Records to process:
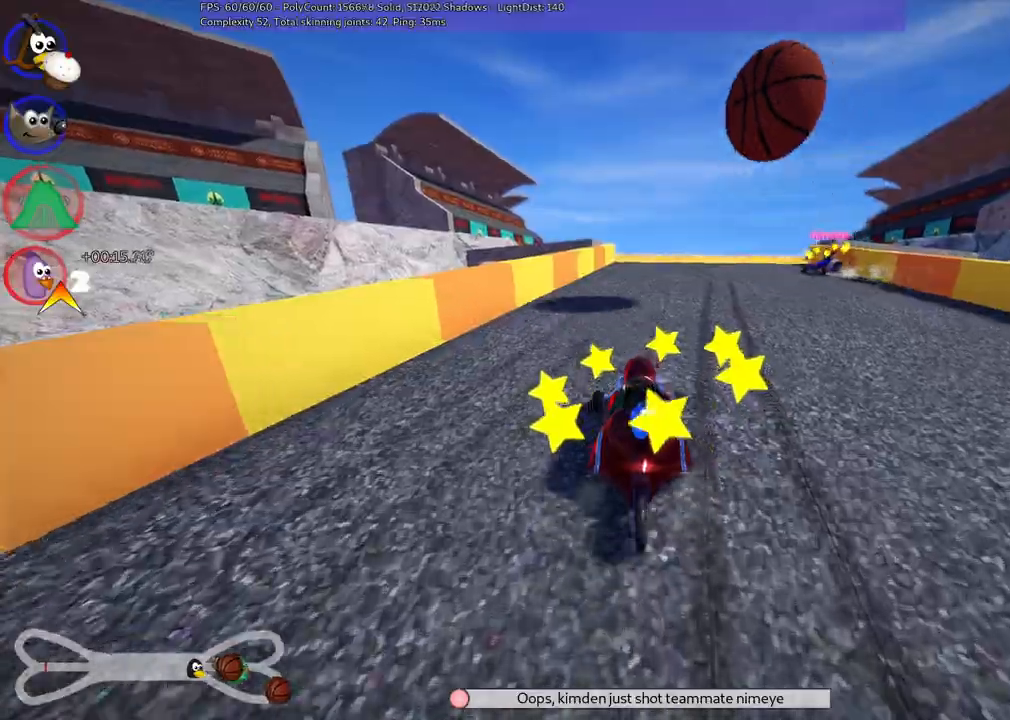
Gameplay with keyboard; each line is a JSON object with the keys held at the frame after it. "events" lists presses ("down") and releases ("up") of ".", "alt_r", "b", "c", "comma", "ctrl_r", "d", "down", "f", "g", "h", "j", "k", "l", "left", "m", "n", "quote", "return", "right", "semicolon", "shift_r", "space", "super", "up" and "v" between this image and that frame as [ms after this image, input, new state], when the widget could be followed in between. No other keys are recorded. Mouse input is not recorded. Not read: /.
{"keys": ["up"], "events": []}
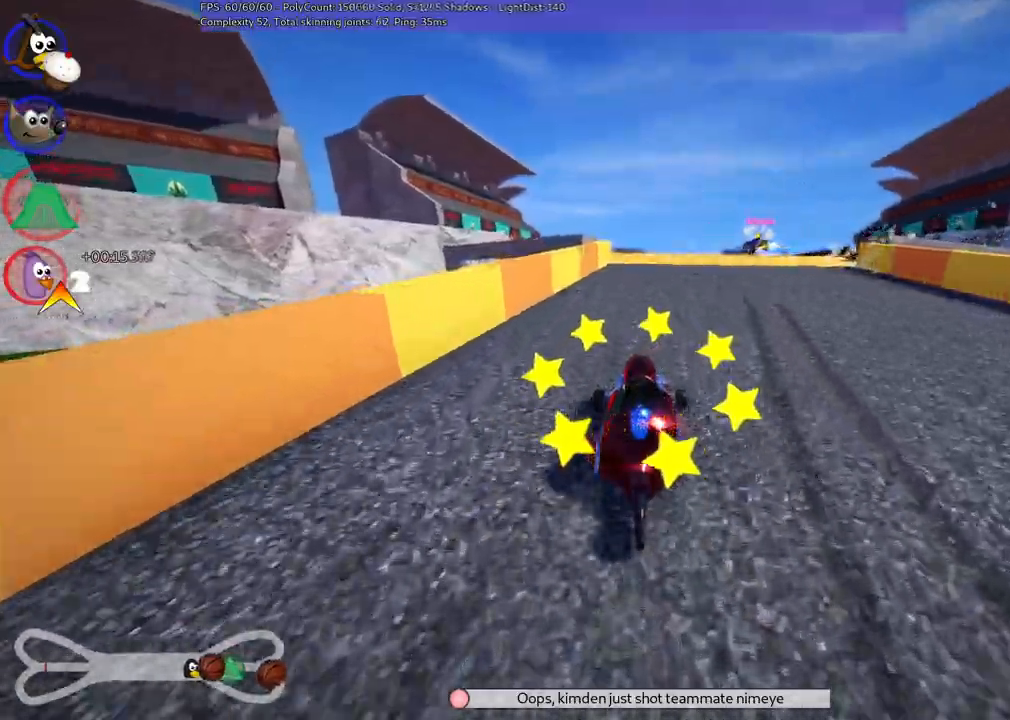
{"keys": ["up"], "events": []}
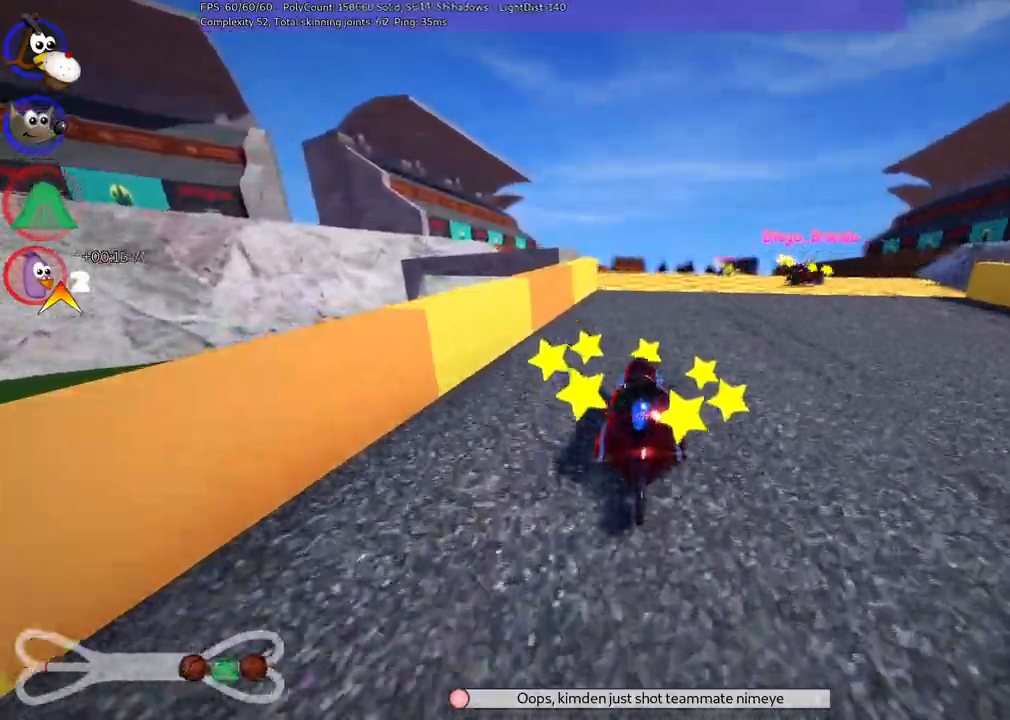
{"keys": ["left", "up"], "events": [[433, "left", "down"]]}
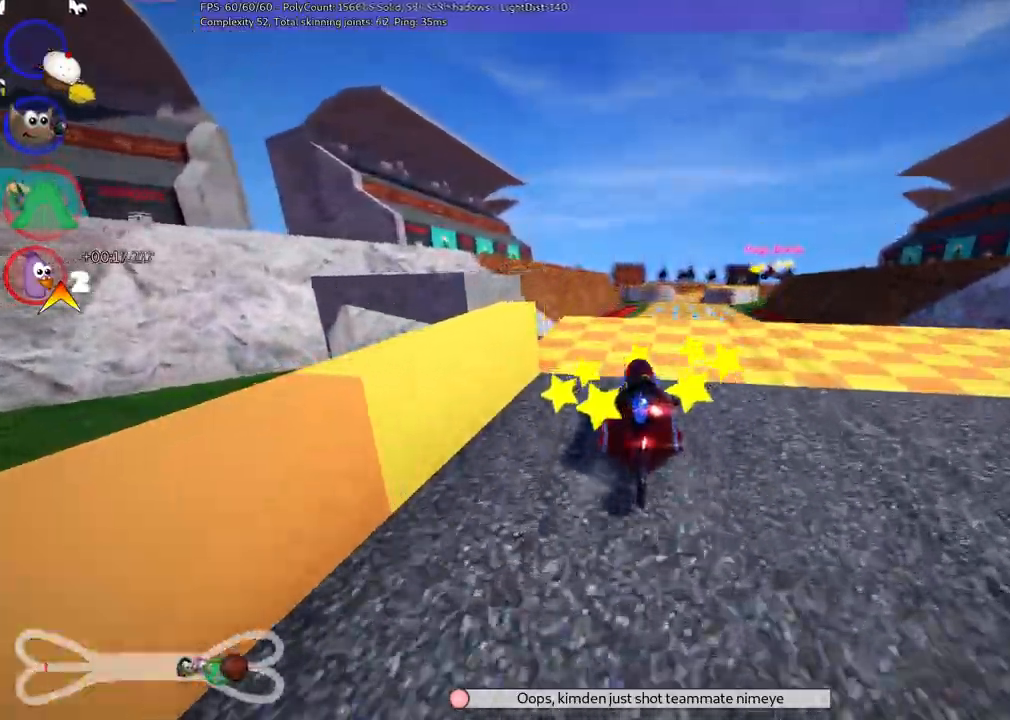
{"keys": ["left", "m", "up"]}
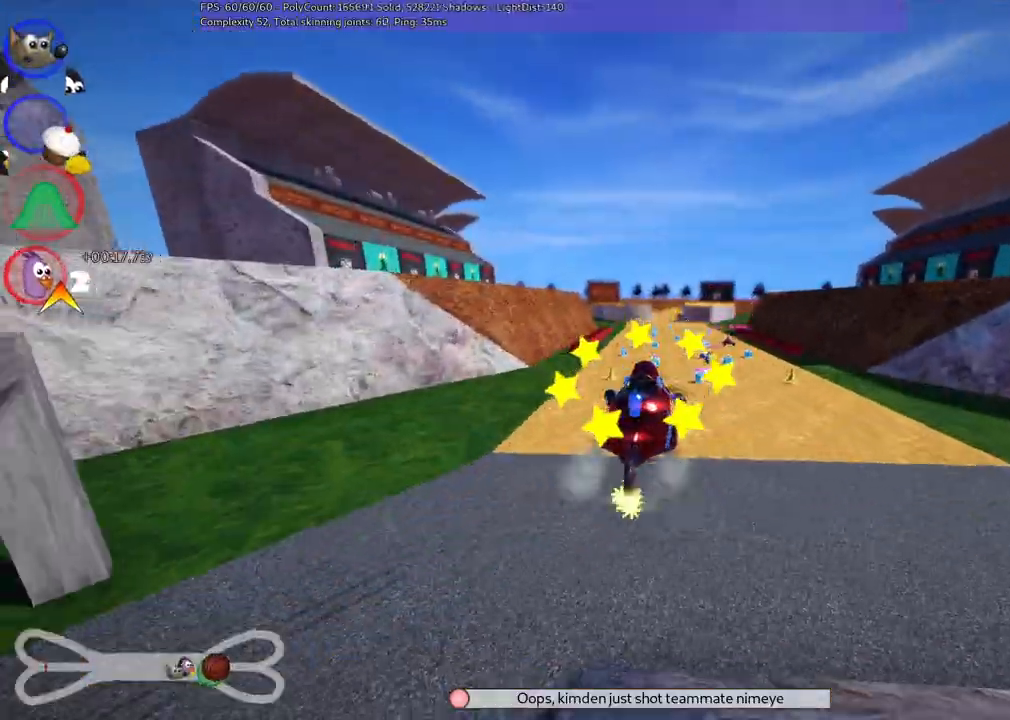
{"keys": ["left", "m", "up"], "events": []}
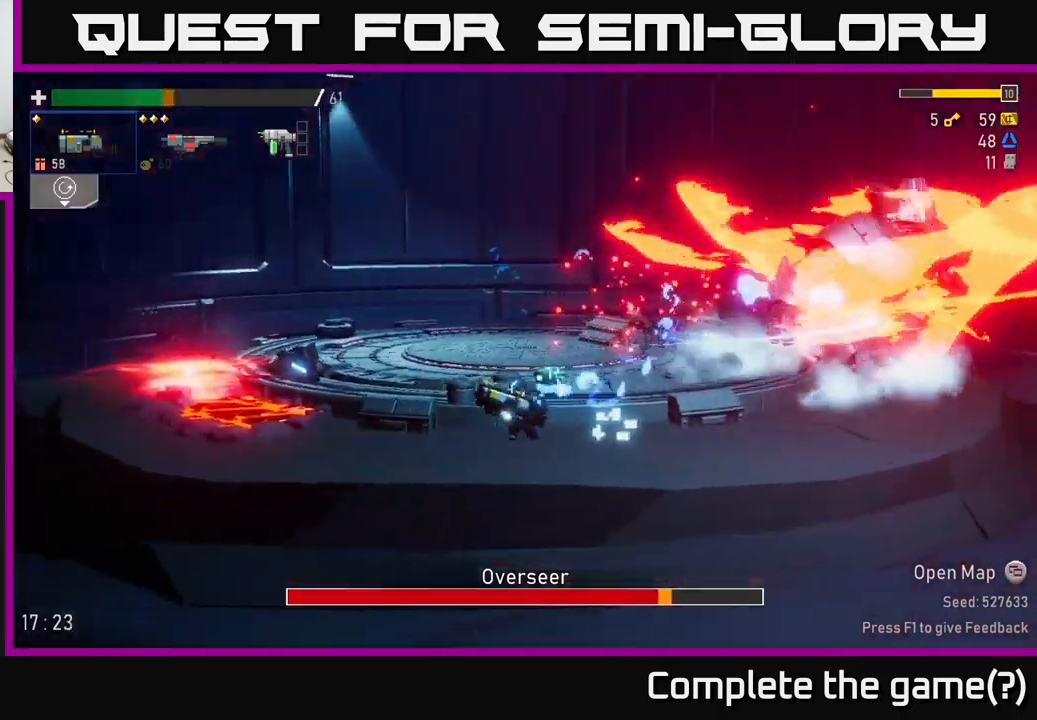
Gameplay with a controller (Xbox layout); each line is a JSON object with the inputs held at the frame after it. "events" lists button and stick changes between this image and that frame as [ms after this image, input, new state], when the widget could be followed in between.
{"buttons": [], "left_stick": "right", "right_stick": "center", "events": [[183, "left_stick", "center"], [233, "left_stick", "right"]]}
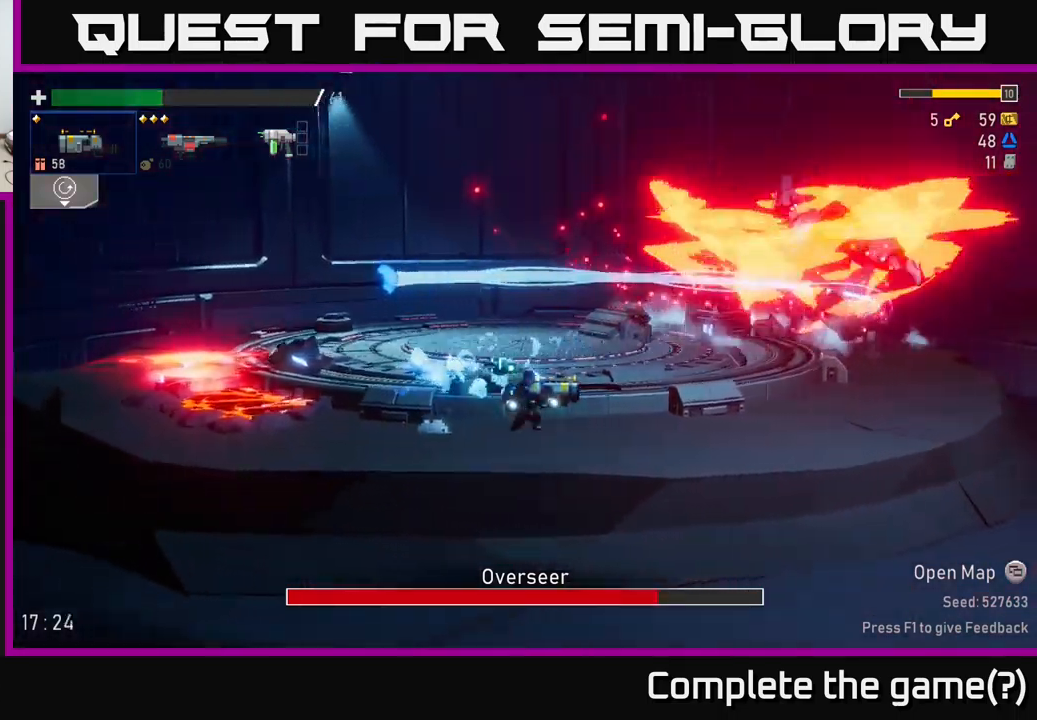
{"buttons": ["L2"], "left_stick": "right", "right_stick": "center", "events": [[433, "L2", "down"]]}
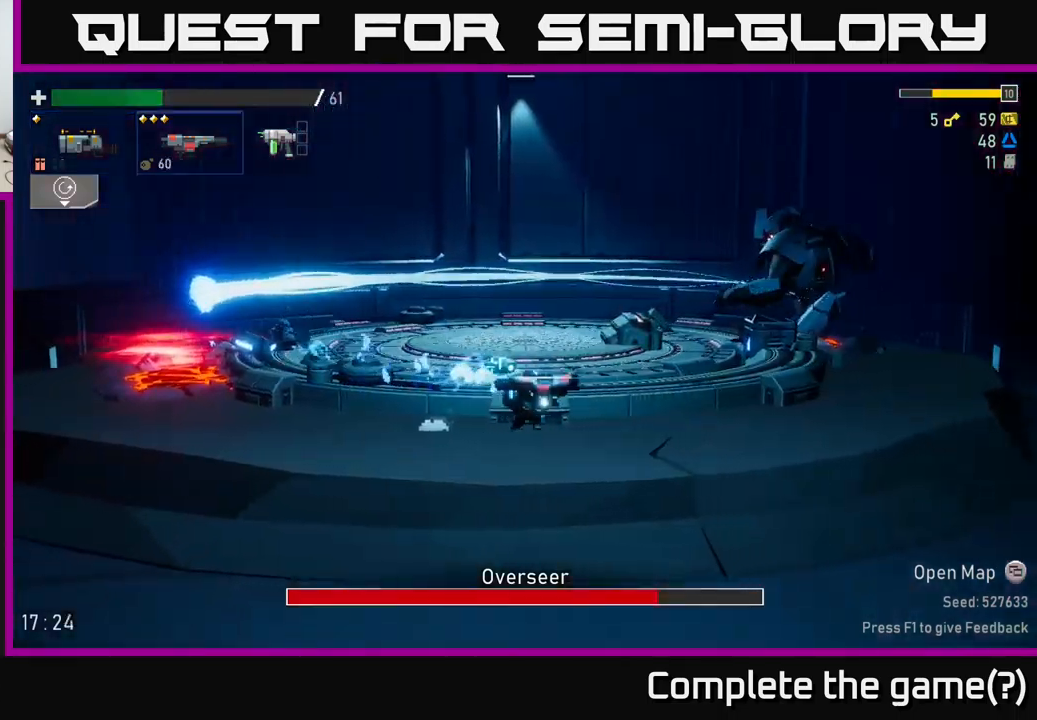
{"buttons": [], "left_stick": "left", "right_stick": "center", "events": [[67, "A", "down"], [67, "L2", "up"], [283, "A", "up"], [333, "R2", "down"], [433, "R2", "up"], [467, "left_stick", "left"]]}
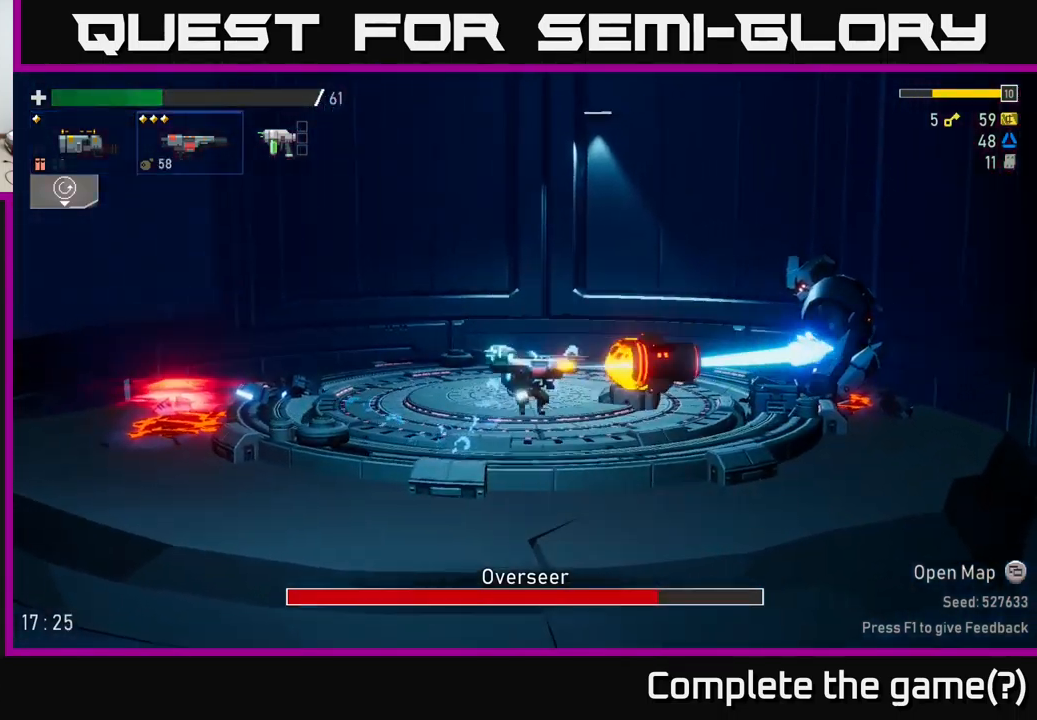
{"buttons": [], "left_stick": "right", "right_stick": "center", "events": [[317, "left_stick", "right"]]}
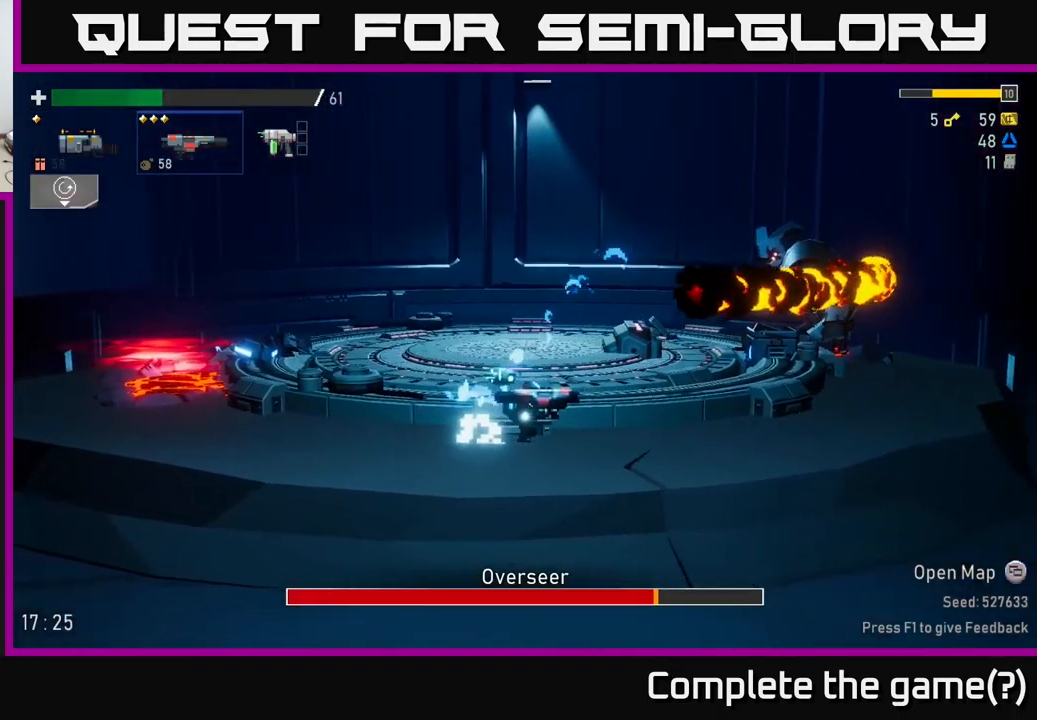
{"buttons": [], "left_stick": "right", "right_stick": "center", "events": []}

Task directions: Find how many lines of the records hold the string "frame", then give that number by itself.

Exercise response: 2